**Record extracts:**

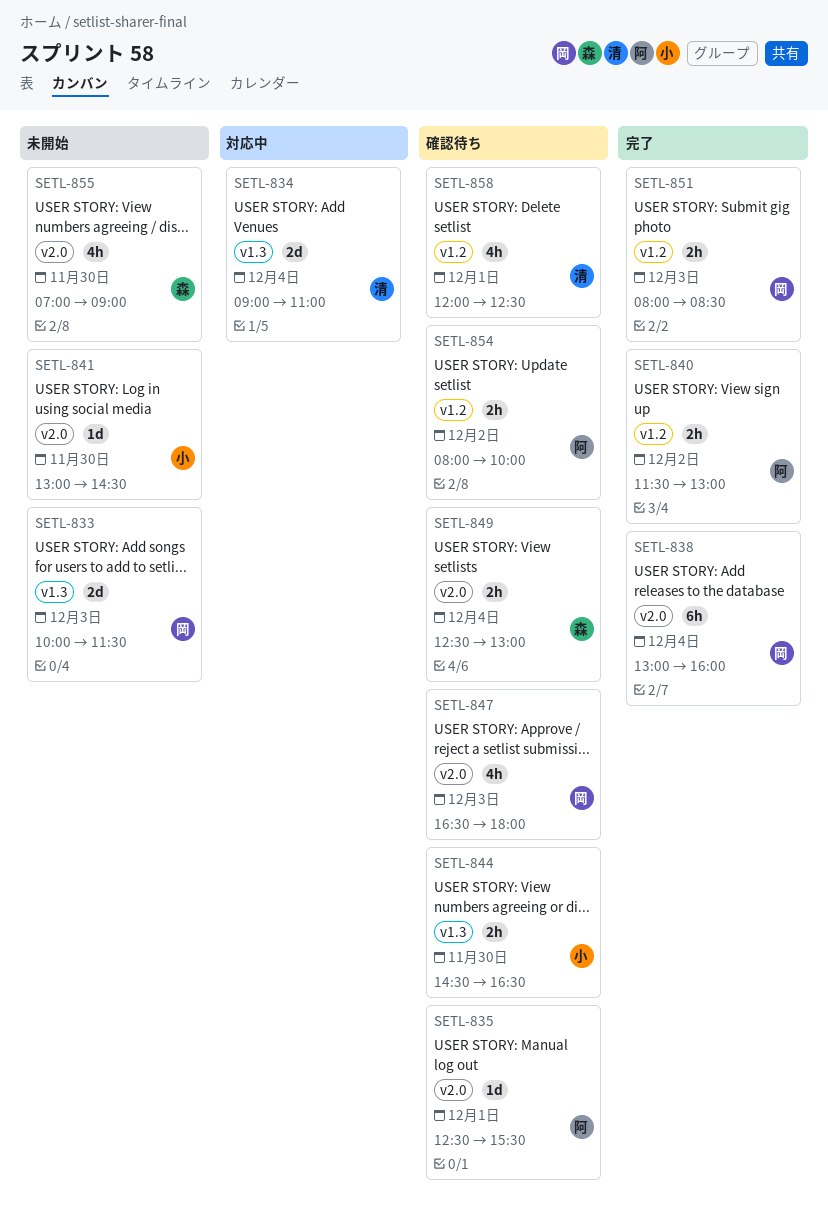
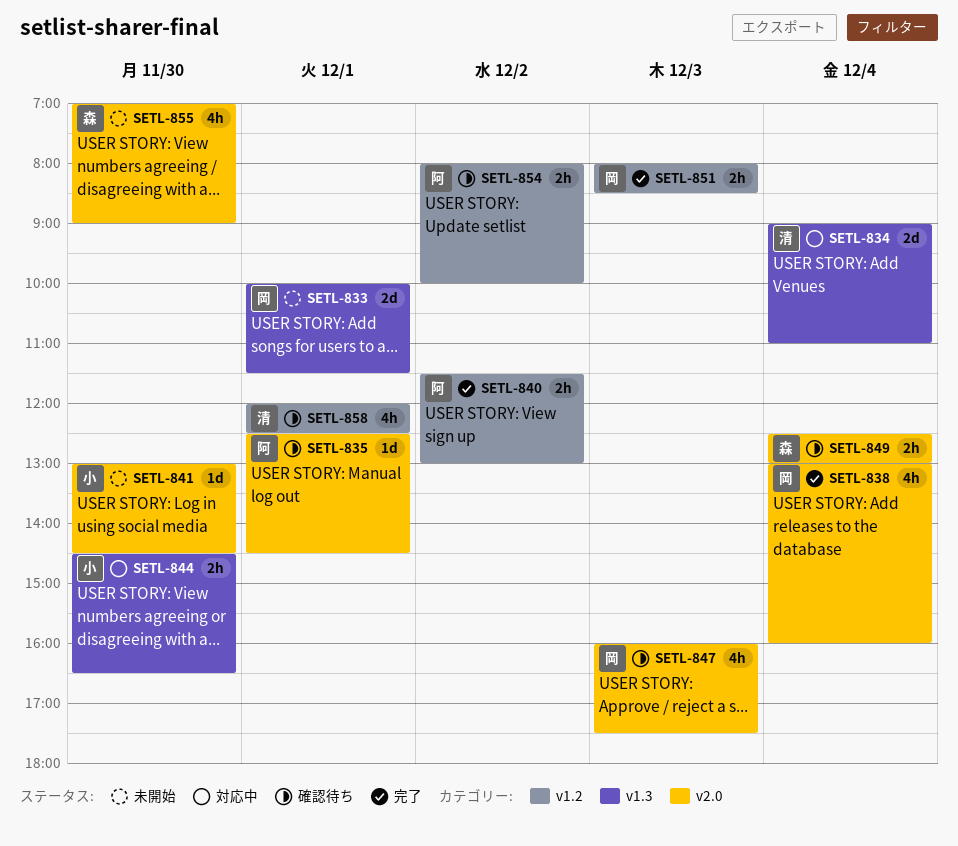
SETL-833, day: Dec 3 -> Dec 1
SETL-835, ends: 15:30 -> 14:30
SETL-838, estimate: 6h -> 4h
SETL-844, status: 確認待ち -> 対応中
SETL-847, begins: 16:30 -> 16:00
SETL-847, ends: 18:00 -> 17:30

* * *

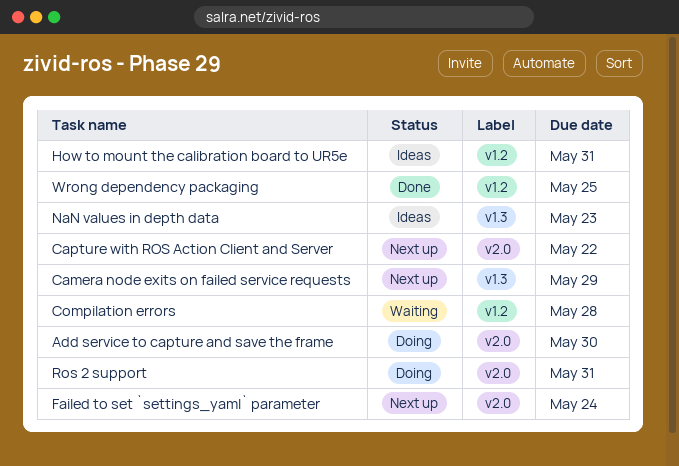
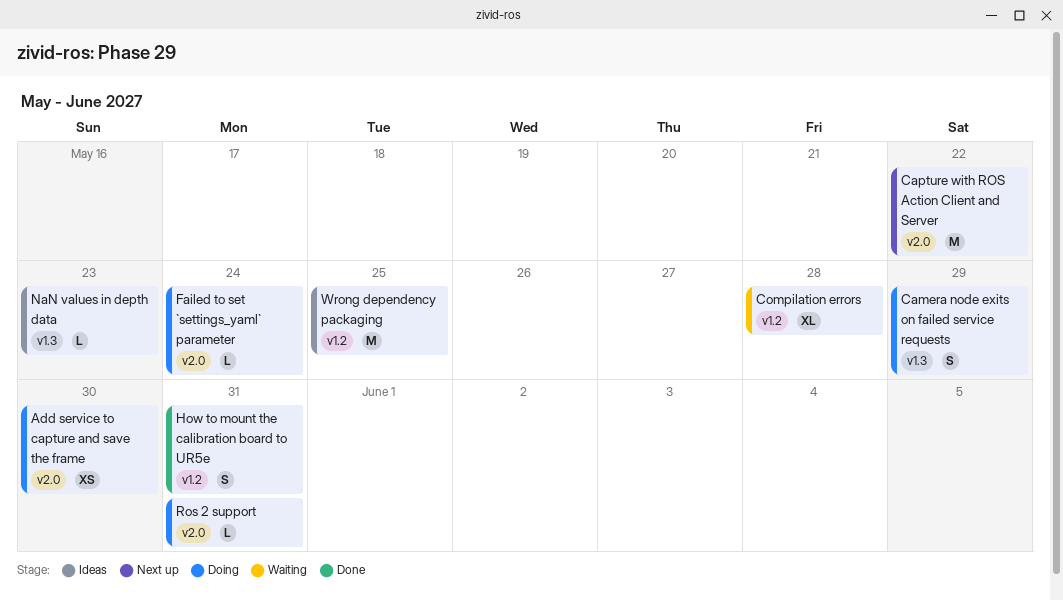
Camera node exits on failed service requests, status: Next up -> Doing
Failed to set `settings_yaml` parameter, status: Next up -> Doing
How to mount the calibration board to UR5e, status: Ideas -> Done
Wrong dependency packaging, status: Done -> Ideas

**Activity:** Return exactly the lines above from the line that has "SETL-835, ends: 15:30 -> 14:30" through the line that has "SETL-847, ends: 18:00 -> 17:30", inclusive, and nothing else.

**Response to the task:**
SETL-835, ends: 15:30 -> 14:30
SETL-838, estimate: 6h -> 4h
SETL-844, status: 確認待ち -> 対応中
SETL-847, begins: 16:30 -> 16:00
SETL-847, ends: 18:00 -> 17:30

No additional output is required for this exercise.